[What you should do]
The expected output is each line from the one containing "left hip: (1783, 985)" to the last line of the data below, set down exactly, minus the pictures.

(Data items)
————
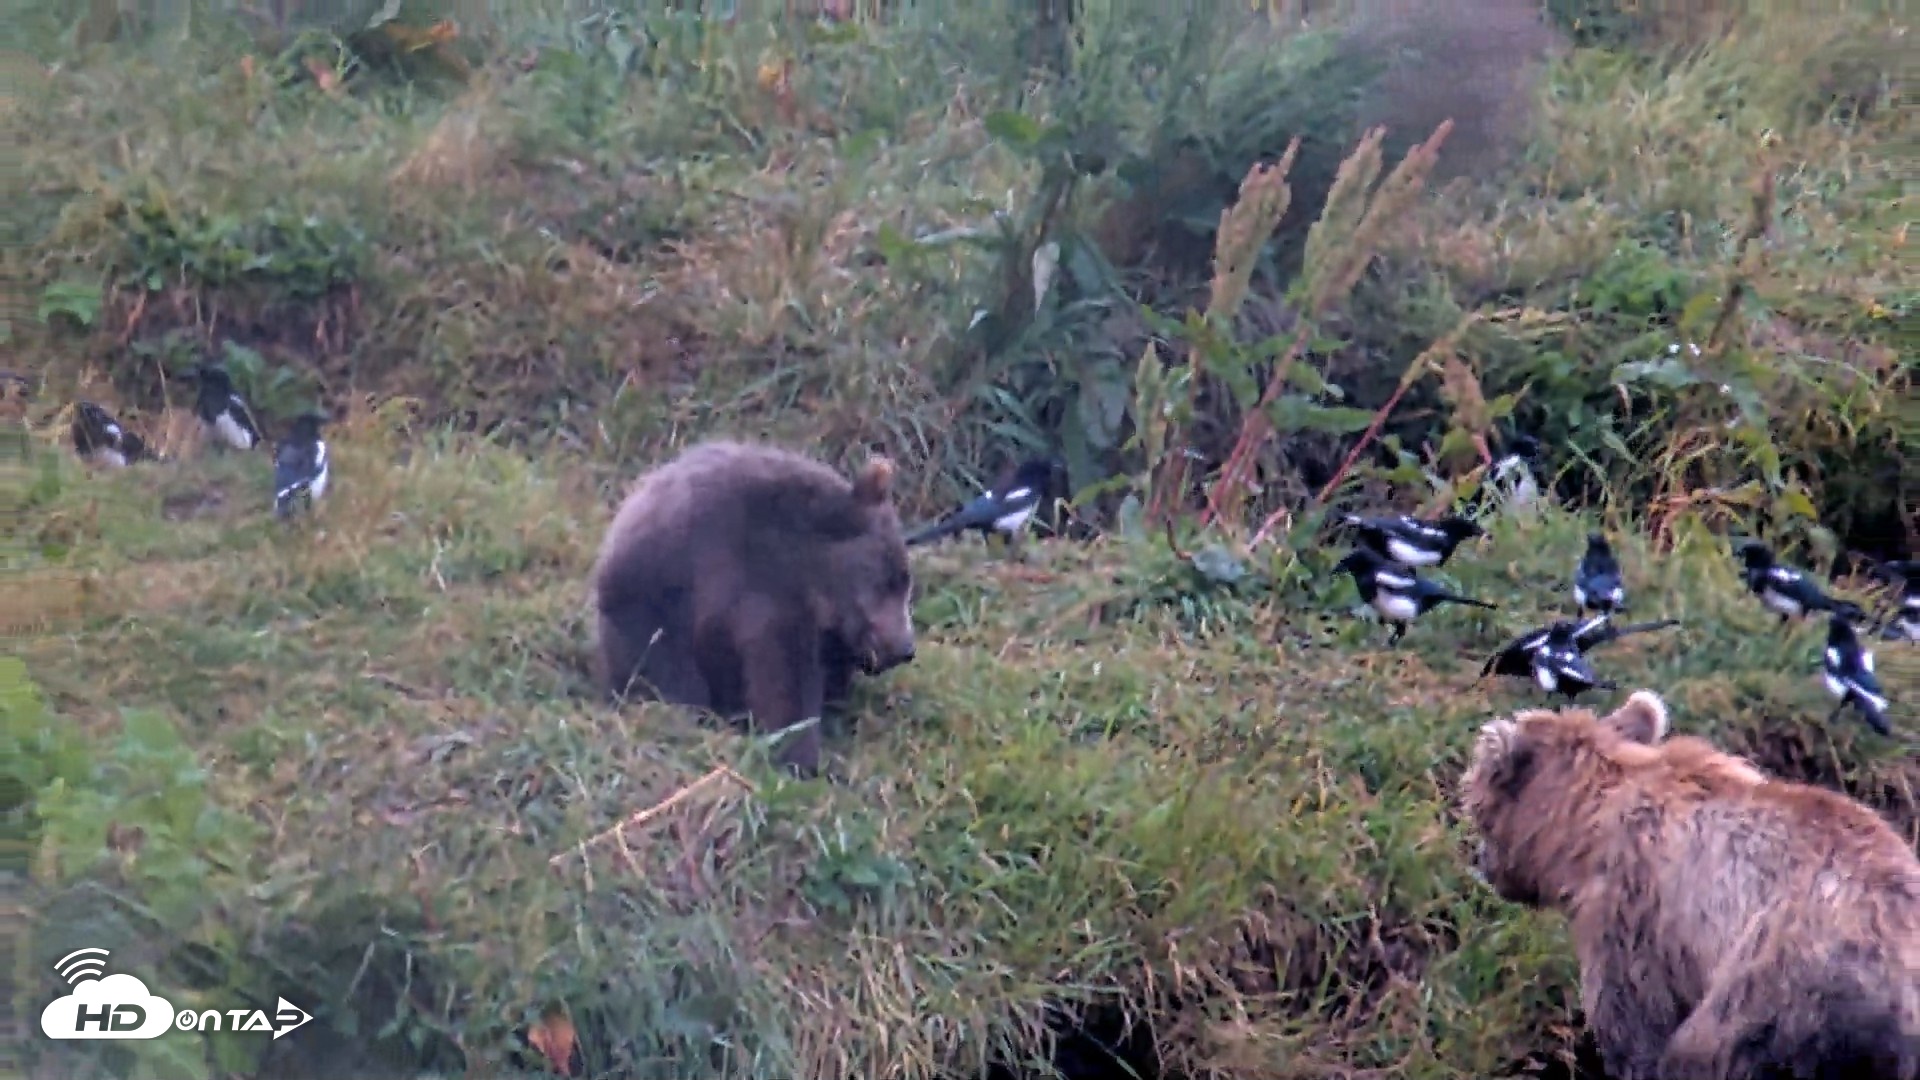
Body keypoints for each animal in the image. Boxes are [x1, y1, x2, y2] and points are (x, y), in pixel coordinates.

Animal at [589, 439, 918, 777]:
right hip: (652, 598)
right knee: (664, 663)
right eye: (887, 582)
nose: (905, 648)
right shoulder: (763, 592)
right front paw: (800, 755)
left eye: (906, 582)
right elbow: (784, 679)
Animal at [1459, 690, 1920, 1080]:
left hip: (1783, 985)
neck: (1587, 825)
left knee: (1707, 1051)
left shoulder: (1634, 911)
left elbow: (1633, 1021)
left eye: (1476, 806)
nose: (1482, 864)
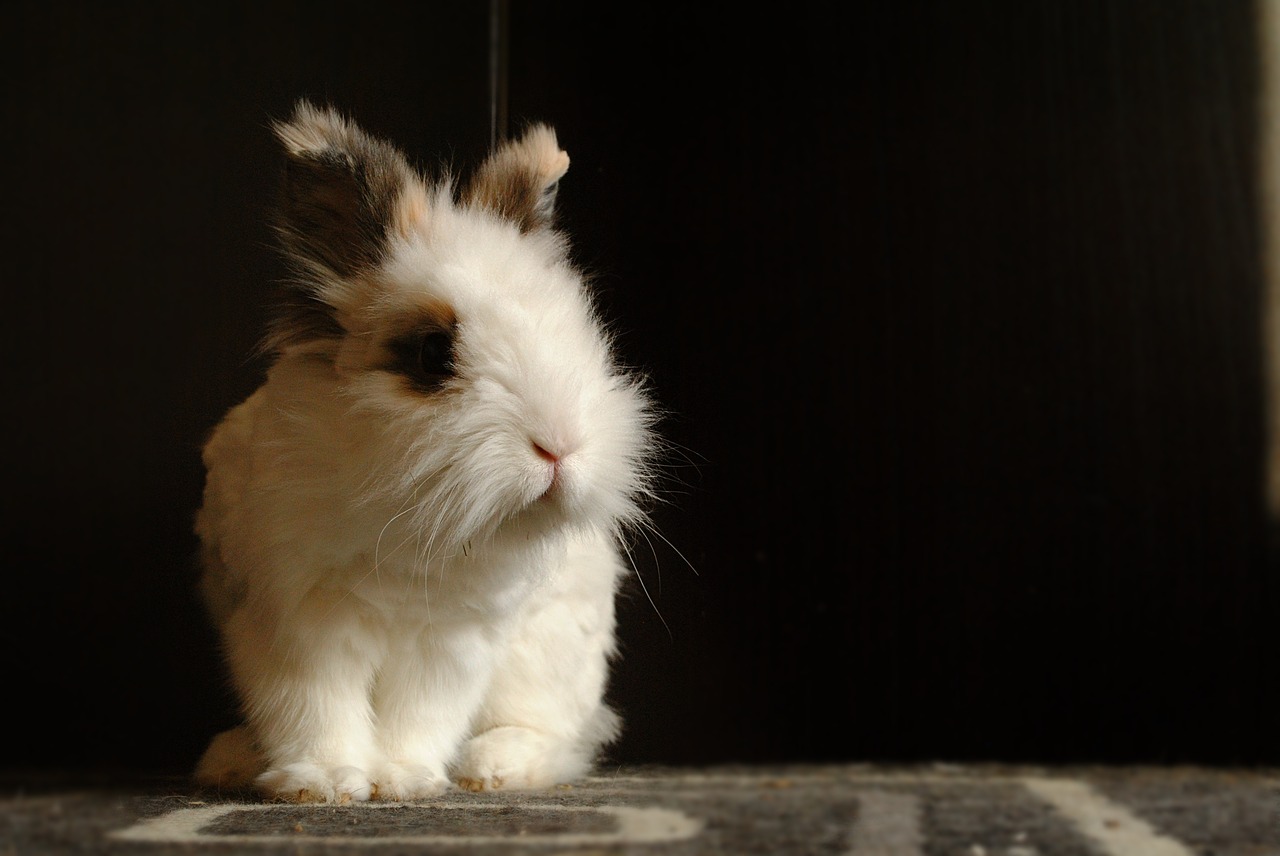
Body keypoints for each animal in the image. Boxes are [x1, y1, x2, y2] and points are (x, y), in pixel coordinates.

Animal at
————
[Response to this exercise]
left hip: (1783, 985)
neck: (1587, 825)
left knee: (1707, 1051)
left shoulder: (1634, 911)
left elbow: (1633, 1021)
left eye: (1476, 806)
nose: (1482, 864)
Body keypoints for each animal in the image. Boxes are [x1, y1, x2, y2] and points are (x, y), in pixel coordinates.

Animal at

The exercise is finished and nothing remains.